_RECORD SET_:

--*--

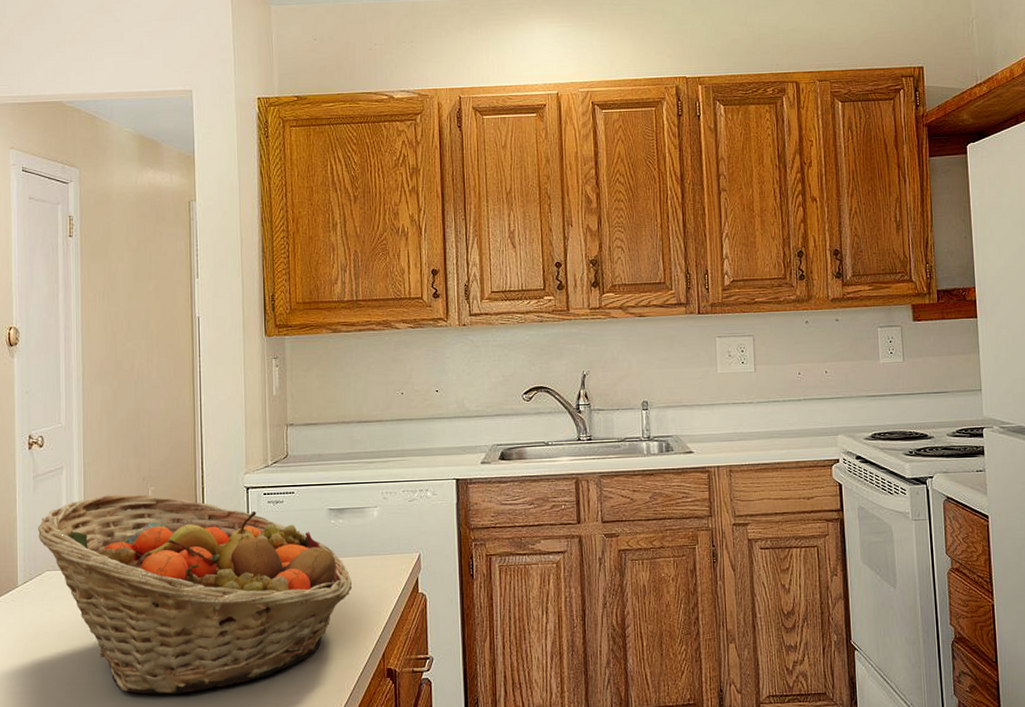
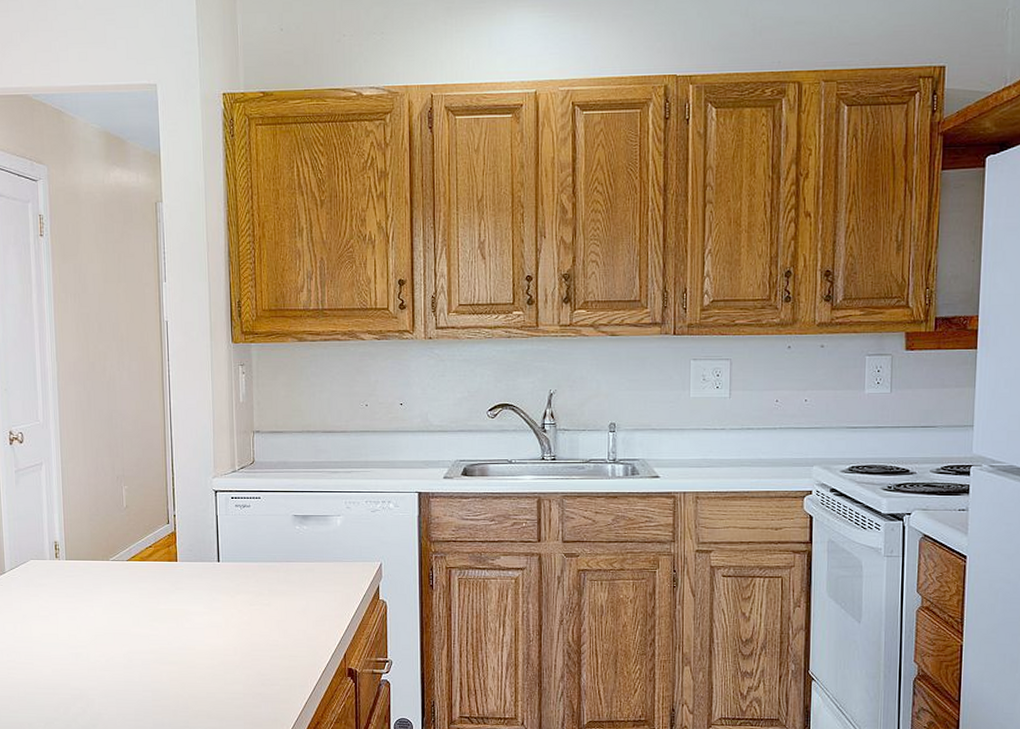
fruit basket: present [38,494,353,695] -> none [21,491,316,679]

--*--

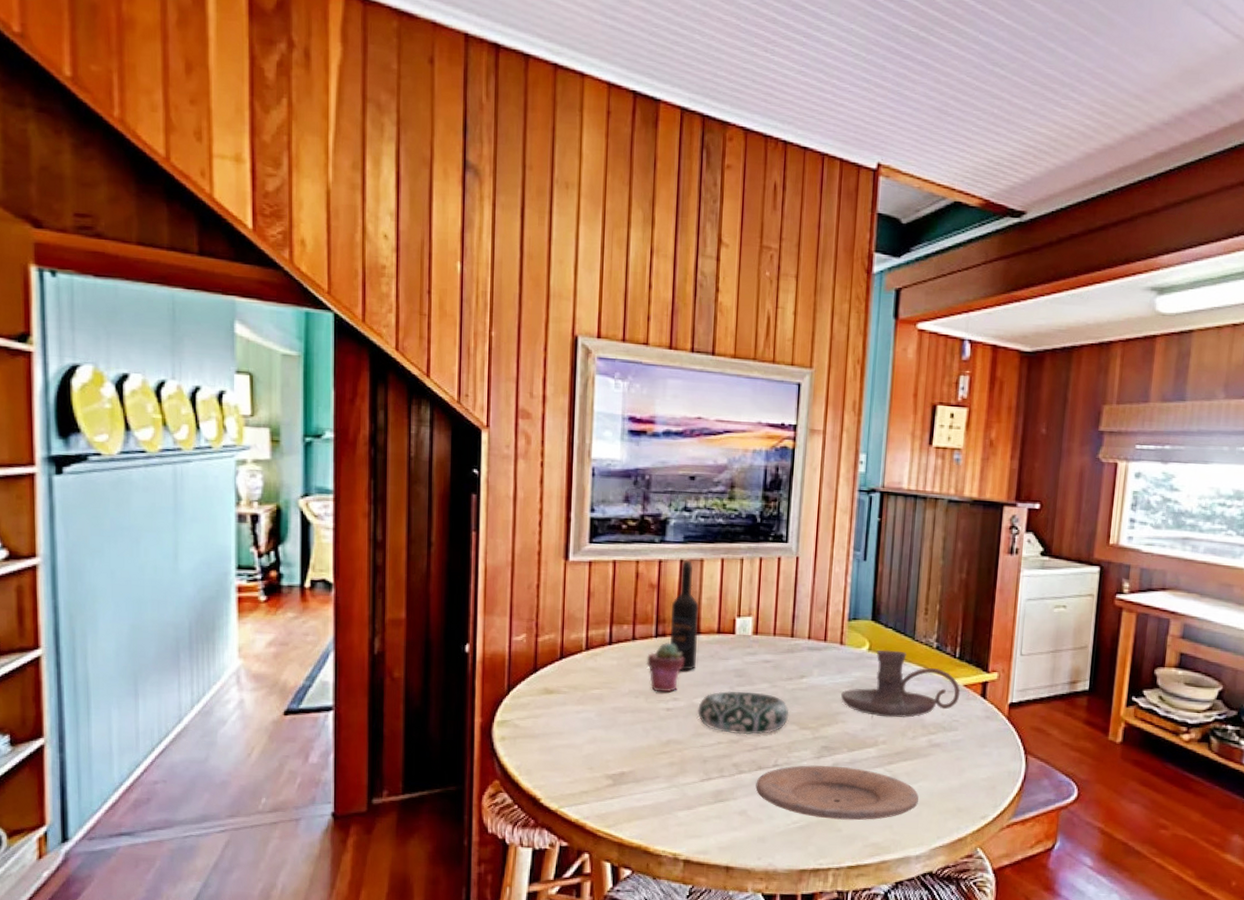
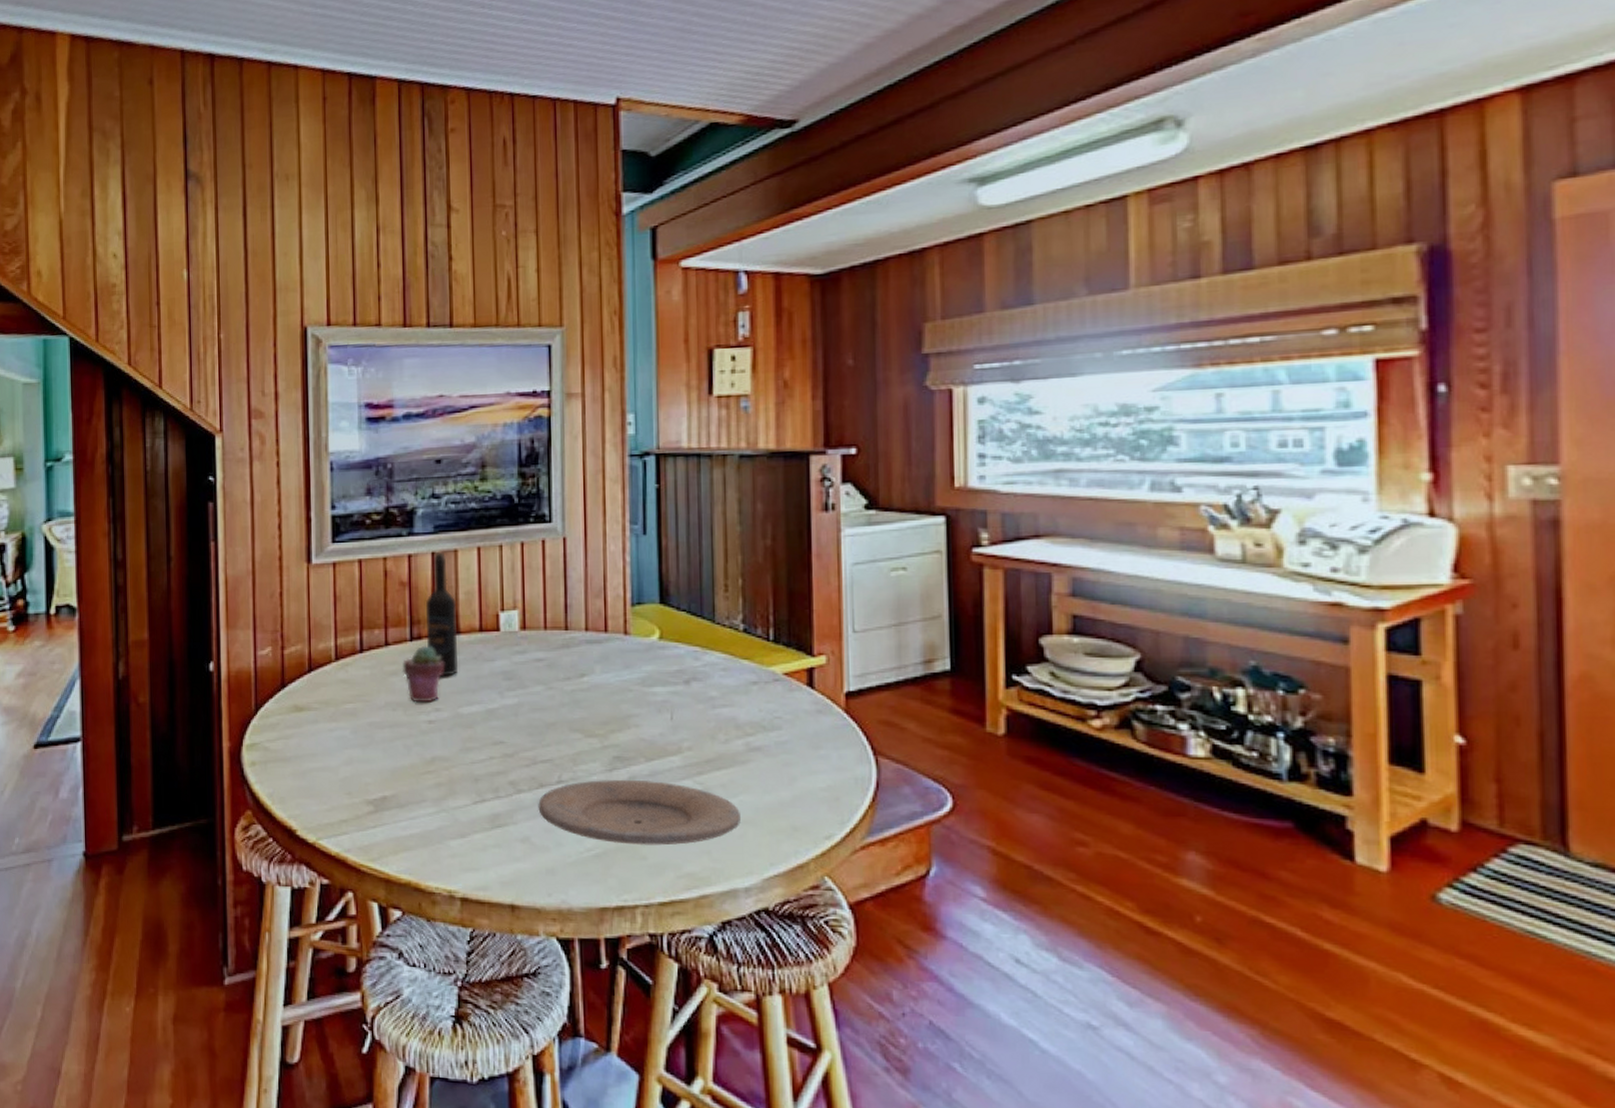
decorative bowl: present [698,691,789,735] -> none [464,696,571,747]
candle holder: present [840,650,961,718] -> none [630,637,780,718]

--*--

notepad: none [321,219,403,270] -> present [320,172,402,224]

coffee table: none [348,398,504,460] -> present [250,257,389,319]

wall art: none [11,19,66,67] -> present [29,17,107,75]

--*--

_PROBLEM DESCRIPTION_: Could you restate word for word the lines above from the one containing "notepad: none [321,219,403,270]" through the one containing "wall art: none", both included, and nothing else?

_WORKED SOLUTION_:
notepad: none [321,219,403,270] -> present [320,172,402,224]

coffee table: none [348,398,504,460] -> present [250,257,389,319]

wall art: none [11,19,66,67] -> present [29,17,107,75]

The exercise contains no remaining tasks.